AnotherSamWilson / ParBayesianOptimization

Parallelizable Bayesian Optimization in R
104 stars 18 forks source link

Running lightgbm with doParallel fails #20

Open partyom opened 3 years ago

partyom commented 3 years ago

Running bayesOpt package with parallel option set to true on R lightgbm package on Windows / R version 4.0 results in Error in unserialize(socklist[[n]]) : error reading from connection.

It seems to be the problem with lightgbm package as foreach(i = 1:2, .packages="lightgbm") %dopar%crashes with the same error, whereasforeach(i = 1:2, .packages="lightgbm") %do% ` finishes without a problem.
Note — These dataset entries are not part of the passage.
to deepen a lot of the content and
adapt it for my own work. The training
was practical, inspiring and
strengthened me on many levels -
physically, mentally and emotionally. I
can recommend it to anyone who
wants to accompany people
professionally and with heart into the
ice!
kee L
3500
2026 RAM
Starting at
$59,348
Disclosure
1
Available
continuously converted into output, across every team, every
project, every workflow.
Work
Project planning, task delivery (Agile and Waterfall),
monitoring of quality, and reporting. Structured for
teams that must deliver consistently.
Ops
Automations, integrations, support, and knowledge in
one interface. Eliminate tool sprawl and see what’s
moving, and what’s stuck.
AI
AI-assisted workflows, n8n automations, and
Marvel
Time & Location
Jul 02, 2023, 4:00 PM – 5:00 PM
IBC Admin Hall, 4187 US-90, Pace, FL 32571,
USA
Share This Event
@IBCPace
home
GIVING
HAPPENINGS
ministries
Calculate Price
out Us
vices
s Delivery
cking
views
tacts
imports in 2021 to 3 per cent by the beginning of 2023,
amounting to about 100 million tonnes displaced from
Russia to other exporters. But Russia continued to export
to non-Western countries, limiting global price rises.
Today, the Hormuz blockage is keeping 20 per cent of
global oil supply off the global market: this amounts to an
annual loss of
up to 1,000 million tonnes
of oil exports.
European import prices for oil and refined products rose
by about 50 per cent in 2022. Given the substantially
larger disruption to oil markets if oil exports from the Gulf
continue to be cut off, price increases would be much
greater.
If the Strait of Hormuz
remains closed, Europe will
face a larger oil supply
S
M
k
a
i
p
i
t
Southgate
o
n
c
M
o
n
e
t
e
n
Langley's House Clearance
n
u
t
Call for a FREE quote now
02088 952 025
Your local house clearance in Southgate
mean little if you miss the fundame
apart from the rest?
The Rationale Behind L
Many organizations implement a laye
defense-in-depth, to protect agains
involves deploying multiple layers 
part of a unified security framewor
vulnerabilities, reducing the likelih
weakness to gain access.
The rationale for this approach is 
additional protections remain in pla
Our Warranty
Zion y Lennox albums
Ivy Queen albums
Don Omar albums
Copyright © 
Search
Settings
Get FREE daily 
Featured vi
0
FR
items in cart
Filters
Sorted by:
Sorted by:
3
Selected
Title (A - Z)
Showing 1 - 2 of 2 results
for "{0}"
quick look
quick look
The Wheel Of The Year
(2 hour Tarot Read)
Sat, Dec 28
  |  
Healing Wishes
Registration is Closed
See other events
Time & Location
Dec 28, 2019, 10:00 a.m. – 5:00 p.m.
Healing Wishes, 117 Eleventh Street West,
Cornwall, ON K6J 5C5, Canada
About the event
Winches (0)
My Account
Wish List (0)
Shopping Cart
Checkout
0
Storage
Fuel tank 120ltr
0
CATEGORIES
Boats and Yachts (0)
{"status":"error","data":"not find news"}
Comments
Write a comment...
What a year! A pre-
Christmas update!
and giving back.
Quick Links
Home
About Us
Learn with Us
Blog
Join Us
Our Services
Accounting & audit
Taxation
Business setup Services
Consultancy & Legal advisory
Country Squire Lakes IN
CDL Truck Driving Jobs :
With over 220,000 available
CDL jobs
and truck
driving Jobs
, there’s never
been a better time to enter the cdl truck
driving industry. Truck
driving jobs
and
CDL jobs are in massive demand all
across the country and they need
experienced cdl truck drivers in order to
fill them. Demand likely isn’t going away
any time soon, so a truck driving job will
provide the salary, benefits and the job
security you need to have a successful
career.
Related problem has also been previously reported for this package.

As a feature idea, it might be worth considering a possibility of keeping the lightgbm (or any other model) calculation in the main thread as most of them come with internal parallelization logic, while fitting Gaussian process & optimization on multiple cores.

Best regards, Artyom

1) https://github.com/microsoft/LightGBM/issues/1238 2) https://lightgbm.readthedocs.io/en/latest/FAQ.html#lightgbm-hangs-when-multithreading-openmp-and-using-forking-in-linux-at-the-same-time

AnotherSamWilson commented 3 years ago

We definitely want to keep the ability to run the scoring function in parallel - not all users of the package are tuning hyperparameters that allow multithreading. One option would be to allow parallel processing separately for the scoring function and the GP optimization.

I think the best solution would be to automatically set up parallelization if iters.k > 1, and have a second function parameter which allows the GP optimization to be run in parallel. Need to think through it though.

partyom commented 3 years ago

My datasets are relatively small hence lightgbm internal parallelization doesn't bring any substantial gain, and most time is spent in BayesOpt steps. Splitting the parallel processing can be indeed a way out.